Source text:
■ ■ ■ ■ ■

Students under the F-1 visa usually apply for Optional Practical Training (OPT) to get work authorization from US Citizenship and Immigration Services (USCIS). When one application is received by the USCIS, they issue a receipt number. Using this receipt number to check one’s progress (here) is highly unsatisfying. The application usually takes up to 4 months to process. Until the work authorization is approved, students will only get a somewhat useless paragraph like this:
On November 16, 2017, we received your Form I-765, Application for Employment Authorization , Receipt Number YSC1890044628, and sent you the receipt notice that describes how we will process your case. Please follow the instructions in the notice. If you do not receive your receipt notice by December 16, 2017, please call Customer Service at 1-800-375-5283. If you move, go to www.uscis.gov/addresschange to give us your new mailing address.
And nothing more.
No estimated time. No queue information. No current status.
USCIS does a really bad job of keeping one updated on the progress of a case and in general how far along they are going with the entire year’s batch of students.
Predicting decision time
Fortunately, USCIS issues receipt numbers in chronological order, and they process their cases in a first-come-first-served order. That means if we check other people’s case status, we will be able to get an estimated time of case decision:
- If a huge proportion of people before (and possibly after) I have their OPTs approved, I should have mine processed soon.

■ ■ ■ ■ ■

Collected data:
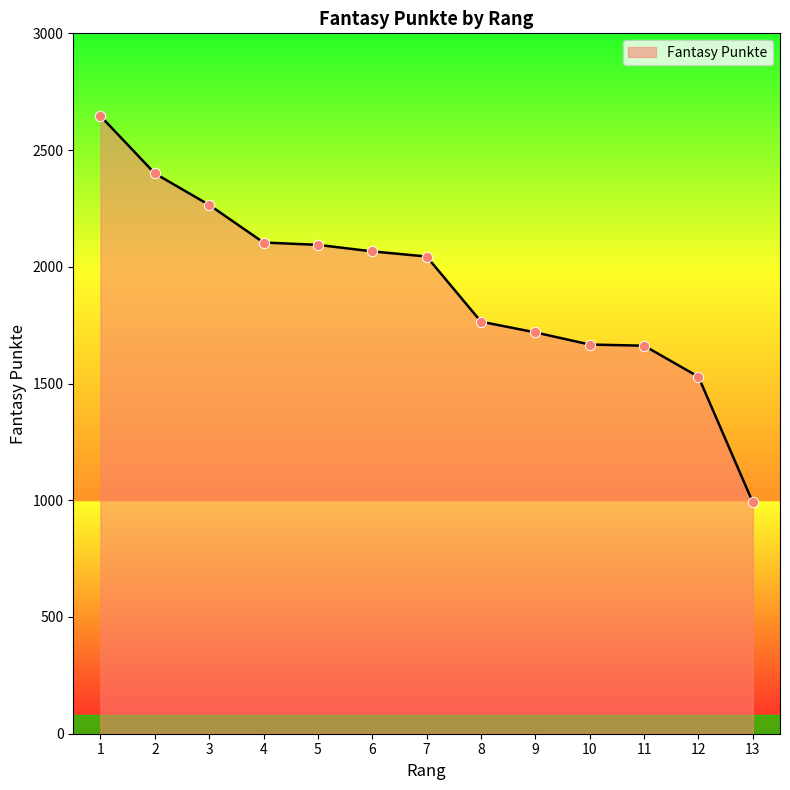

What is the change in value from 6 to 11?

-404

■ ■ ■ ■ ■

Set of tasks:
A – Copy the article on OPT case status word for word, from "USCIS does a" up to and including "batch of students.".
B – Carry on with the article on OPT case status, picking up right after its last sentence.
The listing has no role in this work.

Responses:
A –
USCIS does a really bad job of keeping one updated on the progress of a case and in general how far along they are going with the entire year’s batch of students.

B –
- However, if the people who submitted around my date are still waiting for their approval, I can expect to wait a long time.
However, doing so manually is a slow and tiring process. Instead, I can write a script to check the website for the 50,000 or so cases before and after my own number.
The Python version is the first thing I come up with.
EAD-AutoQuery> python app.py YSC1890008628 , I-765 , Request for Initial Evidence Was Mailed YSC1890010628 , , Card Was Mailed To Me YSC1890012628 , I-130 , Case Was Received
But soon I am tired of comparing the results in command line from different log files. I decided to create one with GUI. For practice purpose, I used Visual C#.NET.
Currently can scrape from USCIS website and dump desired data into the SQLite database.
I was working on this one until USCIS blocked my IP after about 2,000 queries.
It was reported to us that your IP address or internet gateway has been locked out for a select period of time. This is due to an unusually high rate of use. In order to avoid this issue, please create a Customer account (single applicant) or a Representative account (representing many individuals).
Apparently, a (or, actually, a few dozens of) proxy server is needed. I am not planning any budget for this small project. Thus, deploying the C# application on VPS is not an option. There are not many free route proxy server either, I do not trust those “free” proxies. So the only truly free solution seems to be those massive PHP hosting services available online. So I moved on to the PHP version.
Sweet combination. Works pretty well.
Thought about multi-thread PHP scraper. PHP is not suitable for multi-threading… at least not natively.
Use pure client-side AJAX…? CORS (Cross-Origin Resource Sharing) which blocks fetching data from USCIS is going to be a problem.
I end up using a PHP script from the same origin as a proxy to load the real page on different origin. This satisfies all the requirements.
So I have finished this part at 8:45 PM, 1/25/2018. Looks like everything is working properly.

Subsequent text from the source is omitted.